EXTRAIT FOURNI:

>>>

Un appel solennel de huit cors introduit le mouvement : il est appuyé ensuite par des percussions en une série de piliers sonores vertigineux, pour s'atténuer ensuite dans les sonorités profondes des trombones et du tuba. Comme dans une volonté de poser les bases d'un univers minéral et austère, la matière sonore se construit progressivement, ponctuée et respirée, avec les notes caverneuses et granitiques des cuivres, stridentes de la trompette, aériennes et ventées des bois, cinglantes et martelantes des percussions. Un univers d'une sauvagerie primaire, un tableau de rocailles alpines, les piliers d'une cathédrale vertigineuse, un climat des premiers jours de la Terre, voilà ce qu'évoque cette introduction spectaculaire. Le trombone introduit le thème principal. Le développement s'estompe progressivement dans un silence pesant.
Apparaît alors avec des sonorités pures, riantes et aériennes (violon et bois), un second champ thématique, très doux, évoquant la vie, la douceur d'une journée de printemps, strictement à l'opposé des développements précédents. Mais cette « fenêtre » mélodique retourne très vite au silence et de nouveau la matière sonore construit l'univers minéral. Celui-ci est accompagné d'un profond solo de trombone, sans nervosité, comme une "force tranquille", austère et détachée. Le thème principal prend en puissance et éclate avec une hauteur vertigineuse (cymbale, gong), orageux avec la trompette, mystérieux et bourdonnant aux bois, le tout figé, immobile.

<<<

EXTRAITS DE DONNÉES:
>>>

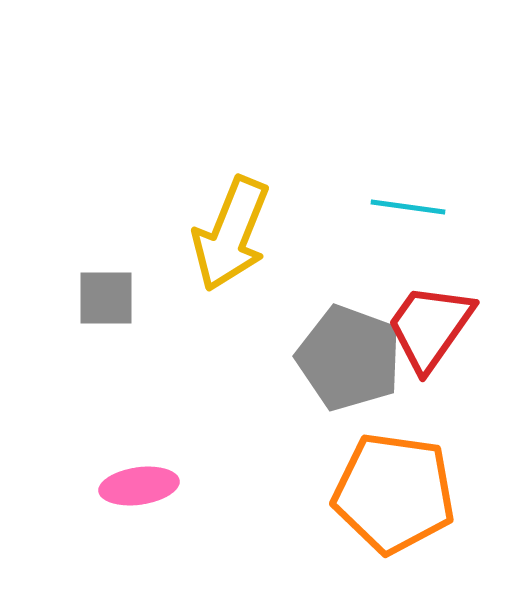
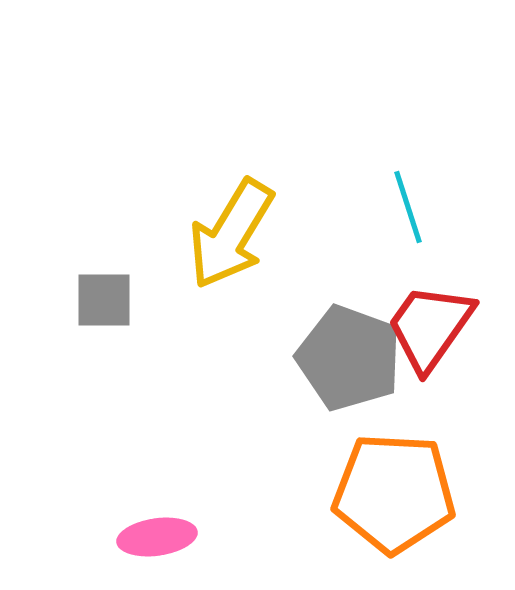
cyan line: rotated 64 degrees clockwise
yellow arrow: rotated 9 degrees clockwise
gray square: moved 2 px left, 2 px down
pink ellipse: moved 18 px right, 51 px down
orange pentagon: rotated 5 degrees counterclockwise
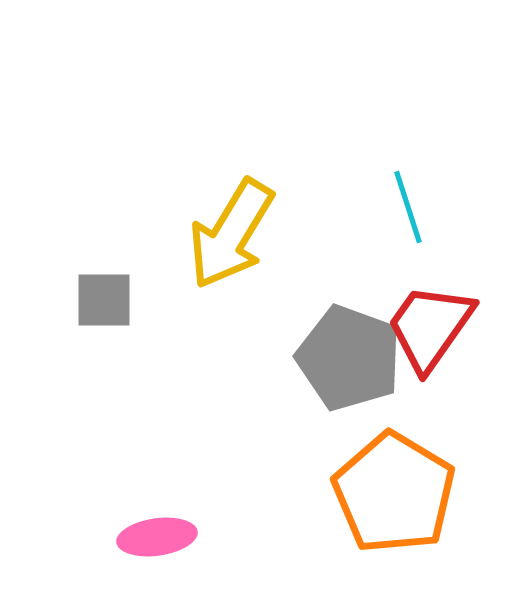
orange pentagon: rotated 28 degrees clockwise
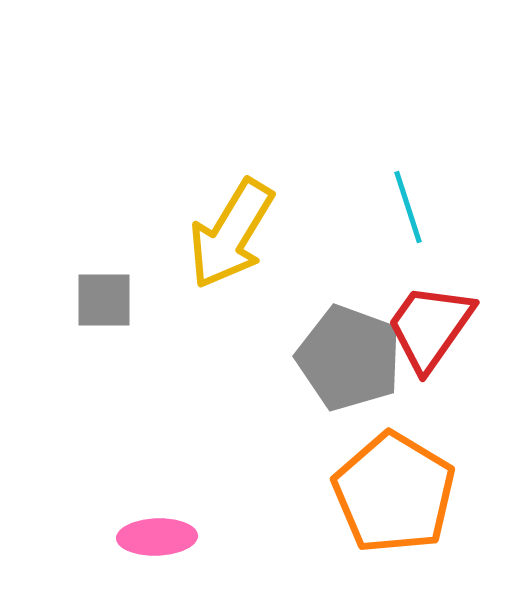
pink ellipse: rotated 6 degrees clockwise
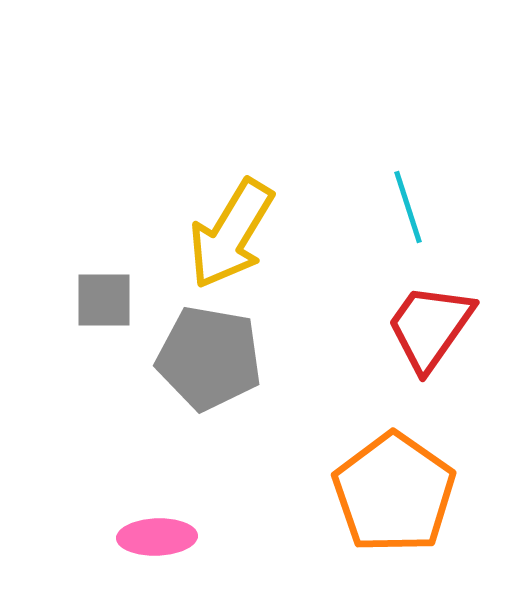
gray pentagon: moved 140 px left; rotated 10 degrees counterclockwise
orange pentagon: rotated 4 degrees clockwise
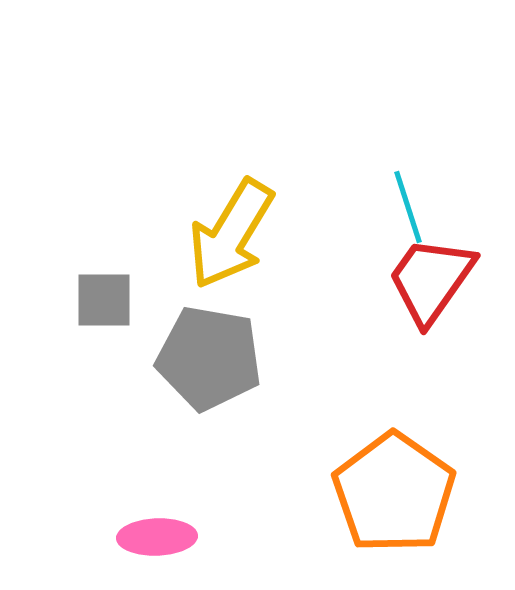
red trapezoid: moved 1 px right, 47 px up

<<<

TRAVAIL DEMANDÉ:
a: Résumez l'extrait en deux phrases.
b: Recopiez mot pour mot le passage de l'extrait qui commence à « Apparaît alors avec » et se termine à « tout figé, immobile. ».
Les données n'ont aucun rapport avec l'extrait.

RÉPONSES PAR CONSIGNE:
a: Un appel de huit cors ouvre le mouvement, puis les cuivres, la trompette, les bois et les percussions construisent progressivement un univers minéral et austère, et le trombone introduit le thème principal. Un second champ thématique très doux, aux sonorités pures et aériennes du violon et des bois, retourne vite au silence, puis le thème principal prend en puissance et éclate avec une hauteur vertigineuse.

b:
Apparaît alors avec des sonorités pures, riantes et aériennes (violon et bois), un second champ thématique, très doux, évoquant la vie, la douceur d'une journée de printemps, strictement à l'opposé des développements précédents. Mais cette « fenêtre » mélodique retourne très vite au silence et de nouveau la matière sonore construit l'univers minéral. Celui-ci est accompagné d'un profond solo de trombone, sans nervosité, comme une "force tranquille", austère et détachée. Le thème principal prend en puissance et éclate avec une hauteur vertigineuse (cymbale, gong), orageux avec la trompette, mystérieux et bourdonnant aux bois, le tout figé, immobile.